Internationalen Medienschaffenden würde von Israel derzeit der Zugang in die Gebiete aktiv verwehrt, die palästinensischen Journalistinnen und Journalisten vor Ort müssten wegen der israelischen Armee um ihr Leben fürchten, kritisiert RSF und macht deshalb in einer medialen Aktion auf den Schutz der Medienschaffenden in Gaza aufmerksam.

Im Interview berichtet RSF-Sprecher Christopher Resch von gezielten Angriffen, die die Arbeit von Journalistinnen und Journalisten unmöglich machen – und weshalb schwere Verbrechen dennoch weitgehend straflos bleiben.

Die Lage für Journalistinnen und Journalisten in Gaza wird immer gefährlicher. In den vergangenen Monaten wurden mehr als 200 getötet – wohl durch die israelische Armee. Was bedeutet das für "Reporter ohne Grenzen"?

Christopher Resch: Wir fordern dringend, dass Journalistinnen und Journalisten endlich wirksam geschützt werden. Weltweit, aber vor allem in Gaza. Die israelische Militärführung berücksichtigt den Schutz der Medienschaffenden zu wenig. Ausserdem wollen wir einen Zugang für internationale Berichterstatterinnen und Berichterstatter nach Gaza. Ihnen wird seit Kriegsbeginn bewusst der Zutritt verwehrt – in einem historisch beispiellosen Masse.

Das Al-Nasser Krankenhaus ist ein bekannter Treffpunkt für vertriebene Journalistinnen und Journalisten. Es wird immer wieder bombardiert. Wie kann ein Schutz für Medienschaffende in Kriegsgebieten aussehen?

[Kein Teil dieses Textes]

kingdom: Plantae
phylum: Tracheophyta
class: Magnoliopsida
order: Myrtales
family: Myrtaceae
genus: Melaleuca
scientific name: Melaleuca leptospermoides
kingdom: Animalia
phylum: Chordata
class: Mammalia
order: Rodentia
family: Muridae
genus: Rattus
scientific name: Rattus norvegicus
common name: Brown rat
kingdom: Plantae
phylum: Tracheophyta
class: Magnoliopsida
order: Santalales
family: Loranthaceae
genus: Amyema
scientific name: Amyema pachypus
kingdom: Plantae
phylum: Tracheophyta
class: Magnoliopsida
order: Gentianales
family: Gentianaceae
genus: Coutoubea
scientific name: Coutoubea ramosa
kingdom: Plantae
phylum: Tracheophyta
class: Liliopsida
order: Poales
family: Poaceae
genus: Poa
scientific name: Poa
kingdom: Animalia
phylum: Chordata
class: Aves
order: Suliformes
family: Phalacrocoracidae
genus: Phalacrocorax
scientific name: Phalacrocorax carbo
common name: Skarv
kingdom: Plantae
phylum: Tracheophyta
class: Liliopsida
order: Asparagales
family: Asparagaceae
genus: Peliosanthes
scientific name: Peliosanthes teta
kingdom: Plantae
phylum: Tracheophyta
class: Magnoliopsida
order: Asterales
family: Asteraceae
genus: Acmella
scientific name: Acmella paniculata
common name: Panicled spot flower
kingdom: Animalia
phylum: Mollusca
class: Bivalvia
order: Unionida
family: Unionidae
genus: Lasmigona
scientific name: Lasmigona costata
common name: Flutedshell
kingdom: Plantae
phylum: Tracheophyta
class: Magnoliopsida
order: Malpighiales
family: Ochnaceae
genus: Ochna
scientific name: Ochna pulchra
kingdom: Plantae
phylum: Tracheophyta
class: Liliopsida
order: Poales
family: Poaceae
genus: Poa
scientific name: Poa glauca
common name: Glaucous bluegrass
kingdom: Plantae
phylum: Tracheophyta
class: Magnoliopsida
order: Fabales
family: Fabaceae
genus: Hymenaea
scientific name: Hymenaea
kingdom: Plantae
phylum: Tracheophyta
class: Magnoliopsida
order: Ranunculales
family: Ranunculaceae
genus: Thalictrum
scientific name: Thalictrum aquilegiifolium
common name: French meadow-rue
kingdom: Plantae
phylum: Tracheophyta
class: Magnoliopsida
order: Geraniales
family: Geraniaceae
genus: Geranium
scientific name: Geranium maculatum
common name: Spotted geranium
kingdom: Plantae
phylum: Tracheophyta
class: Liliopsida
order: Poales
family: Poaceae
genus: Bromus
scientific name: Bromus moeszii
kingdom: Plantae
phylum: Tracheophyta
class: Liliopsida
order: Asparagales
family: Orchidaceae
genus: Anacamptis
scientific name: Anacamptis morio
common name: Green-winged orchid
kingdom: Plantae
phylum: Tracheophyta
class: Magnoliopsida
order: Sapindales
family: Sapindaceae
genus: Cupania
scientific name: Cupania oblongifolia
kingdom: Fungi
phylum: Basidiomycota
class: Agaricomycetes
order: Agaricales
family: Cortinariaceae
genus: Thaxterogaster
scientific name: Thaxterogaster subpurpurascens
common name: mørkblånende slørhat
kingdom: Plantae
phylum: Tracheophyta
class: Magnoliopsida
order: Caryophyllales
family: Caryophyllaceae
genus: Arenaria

Das Sicherheitsrisiko führt auch die israelische Armee als Hauptgrund an, keine internationalen Medienschaffende reinzulassen. Aber es gibt viele Berichterstattende mit teils jahrzehntelanger Erfahrung in Kriegsgebieten, die von vor Ort berichten wollen und bereit sind, das Risiko zu tragen. Es ist Aufgabe der Kriegsparteien, den Schutz der Medienschaffenden sicherzustellen. Gerade die israelische Armee ist technologisch sehr gut ausgestattet, kann Angriffe hochpräzise ausführen – ohne zahlreiche Zivilistinnen und Zivilisten oder Medienschaffende zu töten.

Im Fall des durch eine Drohne getöteten Al-Jazeera-Journalisten Anas Al-Sharif Anfang August war die Begründung Israels, er sei ein Hamas-Terrorist.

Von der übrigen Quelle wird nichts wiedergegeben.